- Born: October 19, 1968 Bronx, New York, USA
- Died: July 21, 2010 (aged 41) Weston, Florida, USA
- Height: 6 ft 1 in (185 cm)
- Weight: 209 lb (95 kg; 14 st 13 lb)
- Position: Right wing
- Shot: Left
- Played for: Binghamton Rangers Los Angeles Ice Dogs Miami Matadors Orlando Solar Bears London Knights
- NHL draft: Undrafted
- Playing career: 1992–2000

= Rob Kenny =

American ice hockey player (1968–2010)

Robert J. Kenny (October 19, 1968 – July 21, 2010) was an American professional ice hockey player who played in various minor Leagues in North America, as well as in Great Britain.

==Career==
Kenny played junior hockey with the Waterloo Black Hawks of the United States Hockey League. During his time in the USHL he was named to the South Division's All Star team for the 1988-89 season.
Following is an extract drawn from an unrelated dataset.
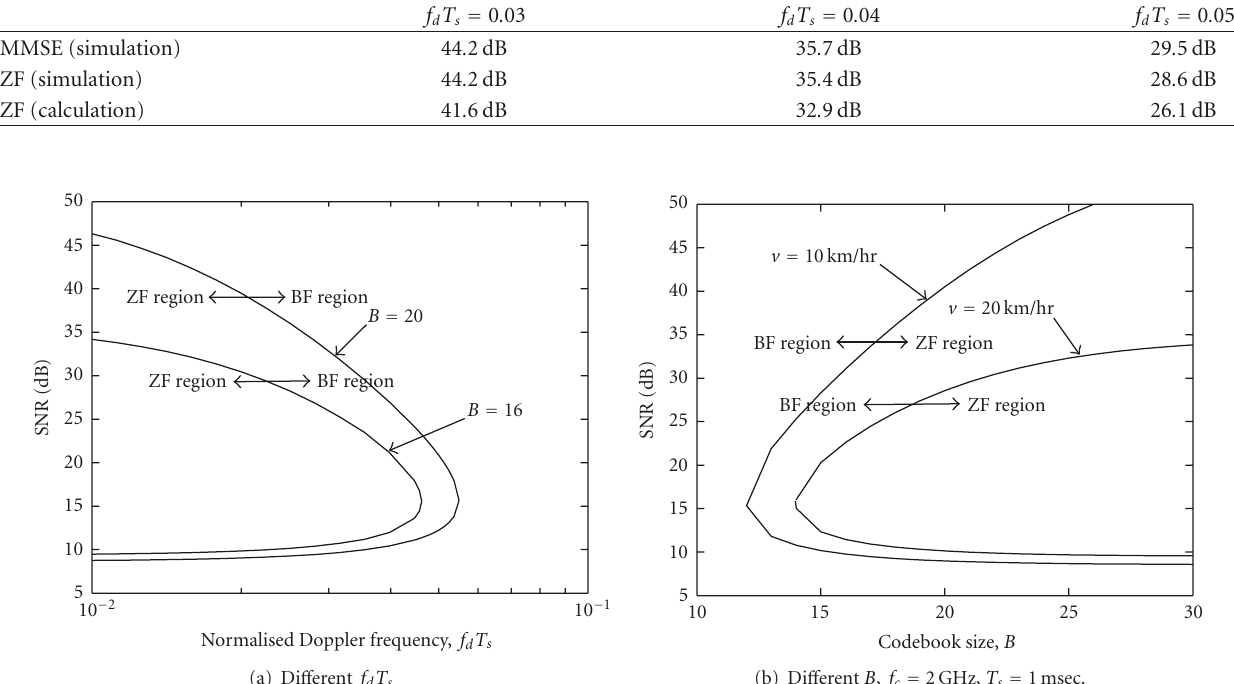
Figure 4: Operating regions for BF and ZF with both CSI delay and quantization, N t = 4.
Following two years in the USHL, he walked on to the Northeastern Huskies, where he played for three years. In his final season with the Huskies he was named Assistant Captain and was named the team's Most Valuable Player.
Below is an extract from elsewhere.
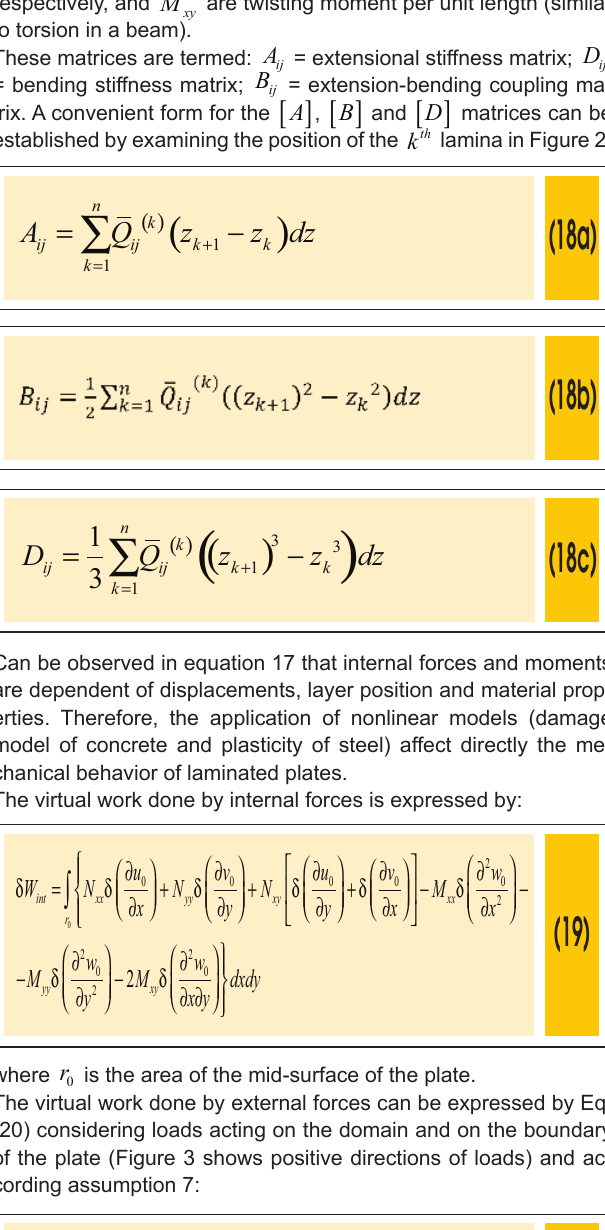
Figure 3 – Forces and moment resultants on a plate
Kenny began his professional career in 1992 with the Binghamton Rangers of the AHL, a team he played for three seasons. In 1995 he joined the Long Beach Ice Dogs in the IHL, again for three seasons. Following his stint in Long Beach, Kenny played for two teams during the 1998-99 season; the Miami Matadors of the ECHL and the Orlando Solar Bears of the IHL. Kenny then moved overseas and played for the London Knights in the BISL, where he was named team Captain and lead the team in scoring with 40 points in 39 games. The Knights would go on to win the playoffs, beating the Newcastle Riverkings 7-3 in the final to be crowned British Champions. Kenny was named as an BISL All-Star at the culmination of the season.

==Career statistics==

===Regular Season and Playoffs===
| | | Regular season | | Playoffs | | | | | | | | |
| Season | Team | League | GP | G | A | Pts | PIM | GP | G | A | Pts | PIM |
| 1989–90 | Northeastern Huskies | HE | 32 | 2 | 7 | 9 | 20 | — | — | — | — | — |
| 1990–91 | Northeastern Huskies | HE | 29 | 6 | 11 | 17 | 40 | — | — | — | — | — |
| 1991–92 | Northeastern Huskies | HE | 34 | 19 | 14 | 33 | 44 | — | — | — | — | — |
| 1992–93 | Binghamton Rangers | AHL | 66 | 12 | 11 | 23 | 56 | 8 | 2 | 4 | 6 | 8 |
| 1993-94 | Binghamton Rangers | AHL | 66 | 27 | 14 | 41 | 90 | — | — | — | — | — |
| 1994-95 | Binghamton Rangers | AHL | 17 | 2 | 9 | 11 | 32 | 13 | 6 | 10 | 16 | 16 |
| 1995-96 | Los Angeles Ice Dogs | IHL | 74 | 15 | 19 | 34 | 124 | — | — | — | — | — |
| 1996-97 | Los Angeles Ice Dogs | IHL | 76 | 18 | 15 | 33 | 127 | 18 | 4 | 2 | 6 | 44 |
| 1997-98 | Los Angeles Ice Dogs | IHL | 59 | 7 | 10 | 17 | 72 | 14 | 0 | 3 | 3 | 14 |
| 1998-99 | Miami Matadors | ECHL | 58 | 22 | 20 | 42 | 62 | — | — | — | — | — |
| | Orlando Solar Bears | IHL | 20 | 9 | 5 | 14 | 10 | 9 | 0 | 1 | 1 | 16 |
| 1999-00 | London Knights | BISL | 39 | 17 | 23 | 40 | 63 | - | - | - | - | - |

==Awards==
- BISL First Team All Star (1999-00)

==Death==
Kenny died on July 21, 2010, as a result of a traffic collision. He is survived by his wife Janelle, and their three children: Ryan, Sean and Ella.